In the first exorcism of Mark, Jesus tells the demon to shut up, stop playing the innocent or the victim, and to come out of him.  Jesus is willing to endure the demon’s pain and screaming to show courageous leadership.  Stop acting like you are the one persecuted.  In the second exorcism, Jesus casts the demon “Legion” into pigs who then run headlong into the chaos. 

           We would do well to do the same.  We must be like Ella who have been in such solidarity that we know the pain and death brought by racism.  And we say, as she did, “Racism?  Not another damn day!  Not another damn day in our house!”  This exorcism will take all of us, our collective will, as the Body of Christ to begin mumbling, praying, singing, and hollering so that we might be baptized and found in our right minds—to know ourselves as fully the Children of God and to continue to be the Body of Christ.   Certainly, we have an odd comfort from this demon.  Even more so, there are people that we love, people that we know, that we must now engage so that this demon is driven out.  Transformation is close.   It is God’s good wish that we begin.  Cast the demon out.  Amen. 

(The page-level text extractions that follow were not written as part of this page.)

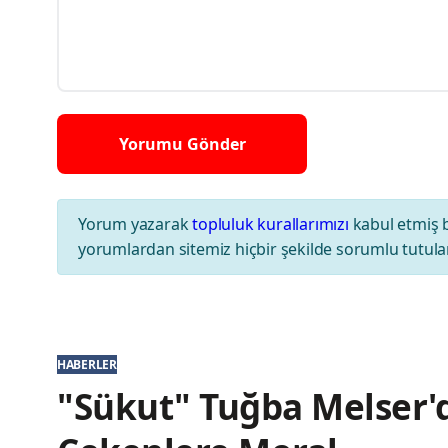
Yorum yazarak
topluluk kurallarımızı
kabul etmiş 
yorumlardan sitemiz hiçbir şekilde sorumlu tutul
HABERLER
"Sükut" Tuğba Melser'd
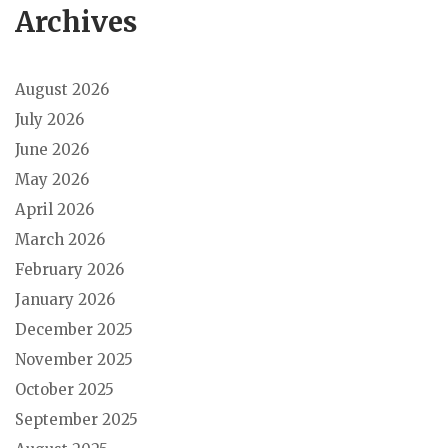
Archives
August 2026
July 2026
June 2026
May 2026
April 2026
March 2026
February 2026
January 2026
December 2025
November 2025
October 2025
September 2025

[1] Toni Morrison, Beloved (New York:  The Penguin Group, 1987), pp. 87-88.

[2] John Dominic Crossan, The Historical Jesus:  The Life of a Mediterranean Jewish Peasant (San Francisco:  HarperCollins, 1992), quoting Paul W. Hollenbach, “Jesus, Demoniacs, and Public Authorities:  A Socio-Historical Study,” JAAR 99:567-588.

[3] Ibid, p. 315, quoting Barrie Reynolds, Magic, Divination and Witchcraft Among the Barotse of Northern Rhodesia.  Robins Series 3, Berkley and Los Angeles:  University of California Press, 1963. 

[4] Ched Myers, Binding the Strong Man:  A Political Reading of Mark’s Story of Jesus (Maryknoll, New York:  Orbis Books, 1988), p. 191.

[5] Ibid, quoting Josephus, War, IV, ix, 1.

[6] UCC Climate Justice Zoom Meeting, January 13, 2021. 

[7] Rabbi Sharon Brous, “The inflection point,” IKAR Los Angeles, January 11, 2021.

[8] Morrison, Beloved, p. 261. 

[9]Excerpt fron King's "When Peace Becomes Obnoxious" speech delivered on 18 March 1956 at Dexter Avenue Baptist Church.